We go through the semester attending classes, completing homework, hanging out with friends on the weekends, procrastinating, procrastinating on the procrastinating, and before we know it another semester has come and gone, another year coming to a close. Similar to how I danced at Madrigal, I think as a school we go through the year in a very eclectic way. One minute you could be doing the hustle, the next dancing a slow waltz. One Thursday you are pulling an all-nighter to make up for your weeks of procrastination and Friday night you’re procrastinating again. And while this cycle may seem grueling at times, it really makes the time fly by.
The semester is almost over and that means the end of a lot of things. For me it’s the end of organic chemistry, a class that has reshaped how I think about science, and the first half of my sophomore year. There are those older than I that may be graduating and ending their time here at Juniata. The ending of anything brings with it a sense of melancholy. Even though I will be returning for RA training in only a few short weeks, another stage of my college career, however small, is over.
Thankfully with every ending there is a new beginning and I personally cannot wait to see what next semester has in store.
Sometimes in life you’ll walk past something happening, and just think to yourself “who would ever think that was a good idea?” Tenting at Juniata is one of those things.
Everyone says that Juniata is all about traditions, and you know what? They’re right. We really are. I have made it to November, meaning I have overcome the challenge of prying open a lobster with just my bare hands at Lobsterfest. I tried my best to break through the ranks of rugby players for Storming of the Arch and was thrown to the ground many times as a result. I eagerly awaited the arrival of Mountain Day, and was disappointed many, many times before it finally came.
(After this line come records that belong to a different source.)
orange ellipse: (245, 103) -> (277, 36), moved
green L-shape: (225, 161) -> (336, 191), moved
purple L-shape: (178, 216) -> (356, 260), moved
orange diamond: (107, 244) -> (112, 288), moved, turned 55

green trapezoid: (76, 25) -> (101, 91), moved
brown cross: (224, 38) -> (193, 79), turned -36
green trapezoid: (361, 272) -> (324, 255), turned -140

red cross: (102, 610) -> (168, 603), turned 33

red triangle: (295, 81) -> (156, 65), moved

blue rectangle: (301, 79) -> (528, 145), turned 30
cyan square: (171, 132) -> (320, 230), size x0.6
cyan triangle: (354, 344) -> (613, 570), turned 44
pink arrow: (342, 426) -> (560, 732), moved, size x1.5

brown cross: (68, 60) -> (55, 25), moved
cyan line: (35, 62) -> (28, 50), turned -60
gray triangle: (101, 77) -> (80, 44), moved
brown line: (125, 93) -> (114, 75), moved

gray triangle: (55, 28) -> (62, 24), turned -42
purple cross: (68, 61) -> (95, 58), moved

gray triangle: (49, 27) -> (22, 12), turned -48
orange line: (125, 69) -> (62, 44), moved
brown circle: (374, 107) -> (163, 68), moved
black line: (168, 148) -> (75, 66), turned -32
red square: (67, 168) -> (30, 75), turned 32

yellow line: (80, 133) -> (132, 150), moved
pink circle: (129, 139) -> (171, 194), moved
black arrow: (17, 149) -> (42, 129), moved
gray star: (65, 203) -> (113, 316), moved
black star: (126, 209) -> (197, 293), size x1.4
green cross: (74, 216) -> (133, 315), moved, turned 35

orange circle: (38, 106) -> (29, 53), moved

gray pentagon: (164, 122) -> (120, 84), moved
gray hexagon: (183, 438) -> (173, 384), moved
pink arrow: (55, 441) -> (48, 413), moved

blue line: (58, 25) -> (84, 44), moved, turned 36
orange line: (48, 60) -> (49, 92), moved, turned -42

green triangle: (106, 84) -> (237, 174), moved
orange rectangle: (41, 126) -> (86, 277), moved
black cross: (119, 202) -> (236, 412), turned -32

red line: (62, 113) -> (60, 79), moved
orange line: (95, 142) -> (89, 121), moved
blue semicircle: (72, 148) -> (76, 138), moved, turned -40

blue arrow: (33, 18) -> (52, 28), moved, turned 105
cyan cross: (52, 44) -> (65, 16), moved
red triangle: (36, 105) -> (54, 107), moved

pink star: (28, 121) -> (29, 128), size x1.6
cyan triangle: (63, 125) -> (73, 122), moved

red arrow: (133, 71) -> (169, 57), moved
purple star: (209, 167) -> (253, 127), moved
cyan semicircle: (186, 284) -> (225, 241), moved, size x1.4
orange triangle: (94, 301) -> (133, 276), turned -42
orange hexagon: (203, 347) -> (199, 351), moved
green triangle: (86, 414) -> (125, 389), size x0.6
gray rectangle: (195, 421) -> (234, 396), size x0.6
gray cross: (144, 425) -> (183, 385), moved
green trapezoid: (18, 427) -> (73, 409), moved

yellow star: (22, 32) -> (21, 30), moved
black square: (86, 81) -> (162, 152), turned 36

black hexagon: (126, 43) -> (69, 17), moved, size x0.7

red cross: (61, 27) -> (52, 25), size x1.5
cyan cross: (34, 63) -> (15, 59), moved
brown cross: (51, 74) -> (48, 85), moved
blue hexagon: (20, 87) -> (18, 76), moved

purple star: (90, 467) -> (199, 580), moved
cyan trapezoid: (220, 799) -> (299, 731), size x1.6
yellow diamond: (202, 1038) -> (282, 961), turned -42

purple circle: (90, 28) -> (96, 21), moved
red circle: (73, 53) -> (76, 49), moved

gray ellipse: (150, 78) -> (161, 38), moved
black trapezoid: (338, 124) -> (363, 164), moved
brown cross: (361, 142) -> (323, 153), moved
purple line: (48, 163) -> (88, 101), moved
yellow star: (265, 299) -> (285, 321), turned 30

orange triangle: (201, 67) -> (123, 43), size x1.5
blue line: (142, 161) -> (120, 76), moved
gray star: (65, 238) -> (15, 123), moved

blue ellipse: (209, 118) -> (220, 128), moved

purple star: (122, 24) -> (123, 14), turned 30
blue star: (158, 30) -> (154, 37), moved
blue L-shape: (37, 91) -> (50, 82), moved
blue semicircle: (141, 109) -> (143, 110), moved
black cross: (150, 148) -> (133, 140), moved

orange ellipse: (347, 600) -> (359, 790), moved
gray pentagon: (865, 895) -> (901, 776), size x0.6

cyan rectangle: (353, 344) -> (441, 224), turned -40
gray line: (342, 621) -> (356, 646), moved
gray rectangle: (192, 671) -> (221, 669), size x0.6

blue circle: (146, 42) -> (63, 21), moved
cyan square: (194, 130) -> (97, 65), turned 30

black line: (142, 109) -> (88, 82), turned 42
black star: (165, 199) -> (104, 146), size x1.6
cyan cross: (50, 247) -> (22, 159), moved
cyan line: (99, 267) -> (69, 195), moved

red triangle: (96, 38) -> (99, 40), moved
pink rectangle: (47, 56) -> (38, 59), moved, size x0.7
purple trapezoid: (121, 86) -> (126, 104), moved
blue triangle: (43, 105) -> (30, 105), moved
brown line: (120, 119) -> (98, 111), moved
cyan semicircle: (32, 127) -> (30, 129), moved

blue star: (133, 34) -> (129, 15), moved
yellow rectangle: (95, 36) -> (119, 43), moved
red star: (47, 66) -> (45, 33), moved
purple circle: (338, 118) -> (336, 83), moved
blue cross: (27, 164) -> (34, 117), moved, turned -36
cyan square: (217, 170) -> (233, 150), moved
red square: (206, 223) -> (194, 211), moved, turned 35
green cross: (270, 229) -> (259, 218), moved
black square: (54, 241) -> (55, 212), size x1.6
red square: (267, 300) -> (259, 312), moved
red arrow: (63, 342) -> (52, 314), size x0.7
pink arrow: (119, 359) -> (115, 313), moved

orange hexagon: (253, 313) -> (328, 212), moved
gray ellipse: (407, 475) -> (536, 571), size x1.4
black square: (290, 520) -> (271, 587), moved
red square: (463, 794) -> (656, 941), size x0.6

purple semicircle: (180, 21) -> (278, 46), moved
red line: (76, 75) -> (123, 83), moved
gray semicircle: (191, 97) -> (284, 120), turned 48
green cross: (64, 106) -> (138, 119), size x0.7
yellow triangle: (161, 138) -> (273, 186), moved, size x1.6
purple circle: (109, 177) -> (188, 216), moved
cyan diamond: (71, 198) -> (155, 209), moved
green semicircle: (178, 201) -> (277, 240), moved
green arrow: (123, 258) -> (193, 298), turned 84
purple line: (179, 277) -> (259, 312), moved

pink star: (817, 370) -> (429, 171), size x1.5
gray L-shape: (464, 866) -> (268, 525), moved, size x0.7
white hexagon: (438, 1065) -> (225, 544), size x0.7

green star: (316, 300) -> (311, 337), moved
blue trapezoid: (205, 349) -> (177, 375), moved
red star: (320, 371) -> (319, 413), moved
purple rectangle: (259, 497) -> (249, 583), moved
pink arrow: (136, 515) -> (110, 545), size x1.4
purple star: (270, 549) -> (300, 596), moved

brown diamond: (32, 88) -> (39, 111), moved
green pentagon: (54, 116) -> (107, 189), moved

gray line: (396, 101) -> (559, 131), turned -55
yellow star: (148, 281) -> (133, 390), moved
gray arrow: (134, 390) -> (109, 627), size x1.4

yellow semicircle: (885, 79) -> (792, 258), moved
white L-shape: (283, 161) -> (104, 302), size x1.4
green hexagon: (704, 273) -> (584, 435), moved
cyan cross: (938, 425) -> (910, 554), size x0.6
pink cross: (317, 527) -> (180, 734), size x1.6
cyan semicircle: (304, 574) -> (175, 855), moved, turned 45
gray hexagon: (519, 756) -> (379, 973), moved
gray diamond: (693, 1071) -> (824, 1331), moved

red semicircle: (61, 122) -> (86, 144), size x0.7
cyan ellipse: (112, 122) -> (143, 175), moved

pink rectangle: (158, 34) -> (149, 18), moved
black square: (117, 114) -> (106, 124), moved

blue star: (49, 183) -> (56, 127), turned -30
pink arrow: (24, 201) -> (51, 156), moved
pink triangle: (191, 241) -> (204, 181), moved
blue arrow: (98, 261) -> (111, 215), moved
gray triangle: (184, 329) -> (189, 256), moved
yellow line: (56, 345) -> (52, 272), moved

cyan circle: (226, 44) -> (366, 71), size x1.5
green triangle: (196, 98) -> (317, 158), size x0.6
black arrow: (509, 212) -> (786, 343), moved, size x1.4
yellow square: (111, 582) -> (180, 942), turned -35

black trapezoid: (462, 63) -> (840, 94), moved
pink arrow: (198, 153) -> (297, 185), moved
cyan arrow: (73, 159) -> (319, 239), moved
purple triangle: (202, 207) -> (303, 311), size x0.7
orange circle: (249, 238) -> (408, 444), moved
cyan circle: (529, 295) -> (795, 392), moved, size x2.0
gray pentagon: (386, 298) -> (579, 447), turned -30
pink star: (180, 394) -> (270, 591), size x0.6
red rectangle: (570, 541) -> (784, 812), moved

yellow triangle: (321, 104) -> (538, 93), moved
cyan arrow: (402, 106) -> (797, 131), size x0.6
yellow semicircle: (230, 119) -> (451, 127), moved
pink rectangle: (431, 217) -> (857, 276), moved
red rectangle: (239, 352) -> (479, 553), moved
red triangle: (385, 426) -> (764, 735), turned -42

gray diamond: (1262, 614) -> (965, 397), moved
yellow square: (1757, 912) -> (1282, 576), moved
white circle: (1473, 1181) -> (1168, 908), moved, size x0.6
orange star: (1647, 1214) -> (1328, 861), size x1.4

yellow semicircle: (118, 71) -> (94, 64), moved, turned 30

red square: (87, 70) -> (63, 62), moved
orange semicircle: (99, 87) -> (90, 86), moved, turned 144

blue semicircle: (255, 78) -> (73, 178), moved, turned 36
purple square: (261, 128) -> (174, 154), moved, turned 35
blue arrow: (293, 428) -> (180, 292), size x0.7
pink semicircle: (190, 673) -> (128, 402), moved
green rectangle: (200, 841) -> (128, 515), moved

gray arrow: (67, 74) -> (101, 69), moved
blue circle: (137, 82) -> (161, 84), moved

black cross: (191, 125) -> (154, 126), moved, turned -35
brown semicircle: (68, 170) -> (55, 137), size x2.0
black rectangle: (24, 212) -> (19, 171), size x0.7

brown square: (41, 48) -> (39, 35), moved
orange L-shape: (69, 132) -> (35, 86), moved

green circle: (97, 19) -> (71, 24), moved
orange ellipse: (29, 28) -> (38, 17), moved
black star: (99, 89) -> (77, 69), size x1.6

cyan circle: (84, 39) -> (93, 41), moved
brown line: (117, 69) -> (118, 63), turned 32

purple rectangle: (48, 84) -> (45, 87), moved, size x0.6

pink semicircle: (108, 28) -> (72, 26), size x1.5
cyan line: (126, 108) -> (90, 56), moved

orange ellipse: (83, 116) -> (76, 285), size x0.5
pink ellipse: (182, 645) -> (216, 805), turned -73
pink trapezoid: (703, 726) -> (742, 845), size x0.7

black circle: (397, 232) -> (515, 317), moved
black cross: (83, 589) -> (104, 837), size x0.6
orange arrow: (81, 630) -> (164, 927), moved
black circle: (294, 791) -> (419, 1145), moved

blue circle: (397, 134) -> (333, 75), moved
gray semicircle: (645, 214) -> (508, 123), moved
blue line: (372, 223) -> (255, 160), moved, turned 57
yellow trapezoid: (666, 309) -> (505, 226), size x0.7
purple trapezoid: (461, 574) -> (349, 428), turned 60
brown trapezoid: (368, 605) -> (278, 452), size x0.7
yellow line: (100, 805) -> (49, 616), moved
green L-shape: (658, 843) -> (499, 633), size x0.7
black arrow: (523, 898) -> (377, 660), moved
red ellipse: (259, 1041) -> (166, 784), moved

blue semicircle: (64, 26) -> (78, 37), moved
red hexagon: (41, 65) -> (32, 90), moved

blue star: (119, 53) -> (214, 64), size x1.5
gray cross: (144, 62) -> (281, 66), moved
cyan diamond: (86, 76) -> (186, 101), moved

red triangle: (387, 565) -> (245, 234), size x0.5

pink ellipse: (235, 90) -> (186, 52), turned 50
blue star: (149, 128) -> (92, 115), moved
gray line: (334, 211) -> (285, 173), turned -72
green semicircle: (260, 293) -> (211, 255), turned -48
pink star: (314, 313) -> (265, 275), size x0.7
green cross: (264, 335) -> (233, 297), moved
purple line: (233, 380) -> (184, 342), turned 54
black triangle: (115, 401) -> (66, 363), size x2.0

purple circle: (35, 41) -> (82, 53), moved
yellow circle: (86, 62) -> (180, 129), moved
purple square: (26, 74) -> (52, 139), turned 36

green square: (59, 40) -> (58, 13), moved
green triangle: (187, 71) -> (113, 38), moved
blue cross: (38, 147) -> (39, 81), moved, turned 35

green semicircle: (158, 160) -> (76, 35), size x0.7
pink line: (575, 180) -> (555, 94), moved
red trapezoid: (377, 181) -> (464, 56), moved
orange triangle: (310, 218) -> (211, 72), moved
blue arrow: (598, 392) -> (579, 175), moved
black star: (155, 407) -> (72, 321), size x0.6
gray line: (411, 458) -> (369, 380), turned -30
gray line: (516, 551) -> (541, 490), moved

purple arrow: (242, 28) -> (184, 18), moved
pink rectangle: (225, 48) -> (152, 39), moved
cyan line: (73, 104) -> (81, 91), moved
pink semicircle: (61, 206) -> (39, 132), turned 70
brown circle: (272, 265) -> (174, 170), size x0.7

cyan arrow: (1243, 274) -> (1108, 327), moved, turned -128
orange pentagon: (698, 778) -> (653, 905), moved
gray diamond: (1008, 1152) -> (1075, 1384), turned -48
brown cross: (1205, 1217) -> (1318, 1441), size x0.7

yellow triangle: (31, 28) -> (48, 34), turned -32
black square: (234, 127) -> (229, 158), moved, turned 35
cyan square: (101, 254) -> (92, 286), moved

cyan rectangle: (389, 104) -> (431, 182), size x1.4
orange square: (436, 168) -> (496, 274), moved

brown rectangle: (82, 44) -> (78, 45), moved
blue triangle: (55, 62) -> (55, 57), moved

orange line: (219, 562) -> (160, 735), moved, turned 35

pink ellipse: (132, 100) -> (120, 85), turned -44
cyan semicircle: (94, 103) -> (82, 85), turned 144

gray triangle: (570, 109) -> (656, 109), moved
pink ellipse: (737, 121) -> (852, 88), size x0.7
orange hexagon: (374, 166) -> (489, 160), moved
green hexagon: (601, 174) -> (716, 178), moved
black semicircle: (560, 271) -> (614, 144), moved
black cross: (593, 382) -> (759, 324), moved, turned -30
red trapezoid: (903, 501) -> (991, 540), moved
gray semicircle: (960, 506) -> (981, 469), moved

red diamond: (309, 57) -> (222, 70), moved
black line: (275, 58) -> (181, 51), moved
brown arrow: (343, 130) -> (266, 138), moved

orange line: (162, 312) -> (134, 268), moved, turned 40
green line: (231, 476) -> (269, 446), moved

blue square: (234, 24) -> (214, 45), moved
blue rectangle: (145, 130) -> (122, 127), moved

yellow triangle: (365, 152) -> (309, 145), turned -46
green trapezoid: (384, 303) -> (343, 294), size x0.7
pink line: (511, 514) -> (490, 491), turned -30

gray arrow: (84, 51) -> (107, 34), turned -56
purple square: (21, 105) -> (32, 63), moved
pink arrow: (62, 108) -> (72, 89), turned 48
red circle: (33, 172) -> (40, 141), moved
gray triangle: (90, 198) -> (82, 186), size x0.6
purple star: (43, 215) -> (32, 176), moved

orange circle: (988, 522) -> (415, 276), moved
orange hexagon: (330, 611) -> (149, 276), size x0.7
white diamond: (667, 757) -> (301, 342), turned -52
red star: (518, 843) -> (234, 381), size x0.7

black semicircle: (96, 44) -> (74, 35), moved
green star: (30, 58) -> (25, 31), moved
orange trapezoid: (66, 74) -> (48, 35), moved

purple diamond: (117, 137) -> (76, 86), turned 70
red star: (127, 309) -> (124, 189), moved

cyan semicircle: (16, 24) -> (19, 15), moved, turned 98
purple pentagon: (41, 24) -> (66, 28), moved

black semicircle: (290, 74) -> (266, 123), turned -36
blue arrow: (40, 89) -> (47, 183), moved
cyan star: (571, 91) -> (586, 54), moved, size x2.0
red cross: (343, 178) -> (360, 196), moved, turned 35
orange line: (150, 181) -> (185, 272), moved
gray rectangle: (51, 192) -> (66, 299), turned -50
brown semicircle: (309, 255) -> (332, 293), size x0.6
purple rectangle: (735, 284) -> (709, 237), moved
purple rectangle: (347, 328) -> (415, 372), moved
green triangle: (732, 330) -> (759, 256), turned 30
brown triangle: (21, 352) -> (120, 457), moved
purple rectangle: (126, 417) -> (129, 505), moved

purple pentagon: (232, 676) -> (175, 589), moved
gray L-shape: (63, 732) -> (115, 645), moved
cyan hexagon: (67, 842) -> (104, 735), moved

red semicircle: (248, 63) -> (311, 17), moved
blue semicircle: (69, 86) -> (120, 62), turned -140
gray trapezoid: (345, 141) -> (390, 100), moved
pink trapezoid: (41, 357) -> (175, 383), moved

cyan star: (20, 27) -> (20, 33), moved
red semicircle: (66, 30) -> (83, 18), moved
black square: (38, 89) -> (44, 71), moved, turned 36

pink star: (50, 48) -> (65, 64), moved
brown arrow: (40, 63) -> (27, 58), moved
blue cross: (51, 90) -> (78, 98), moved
Finally, after that barrage of traditions, we have reached Tenting.
Tenting only consists of a few simple things. You have to gather a group of 6-8 people and take turns sleeping in a tent for six nights. Also, it’s in November. Oh, and they wake you up for roll calls in the middle of the night with an air horn. I almost forgot… when they wake you up in the middle of the night, you might have to compete in challenges like a game of Ninja or Four Corners. One more thing: we have different competitions every night to earn points for our tent.
You might be thinking: why would you ever do that? Well, at Juniata we have a yearly dance and dinner right before Winter Break called Madrigal. At this dinner, professors serve you food, you get to dress up, and you get to sing The Twelve Days of Christmas. The purpose of tenting is to get tickets to that dinner. Groups get dibs on tables based on their ranking at the end of the six days. So obviously, it’s worth it.
I’ve never been a person to function well off of small amounts of sleep. Tenting this week is going to force me to change that. I’ve also never been a person who enjoyed freezing in my sleep, but tenting might just change that as well. I realize that I’m making this wonderful event sound awful, but that’s just the two hours of sleep talking, so don’t take it to heart. In all honesty, based off of the one night I have done it, tenting this week seems like it’s going to be a blast, and I can’t wait to see how the rest of the week goes. Plus, why start skipping out on traditions now? I’ve made it this far.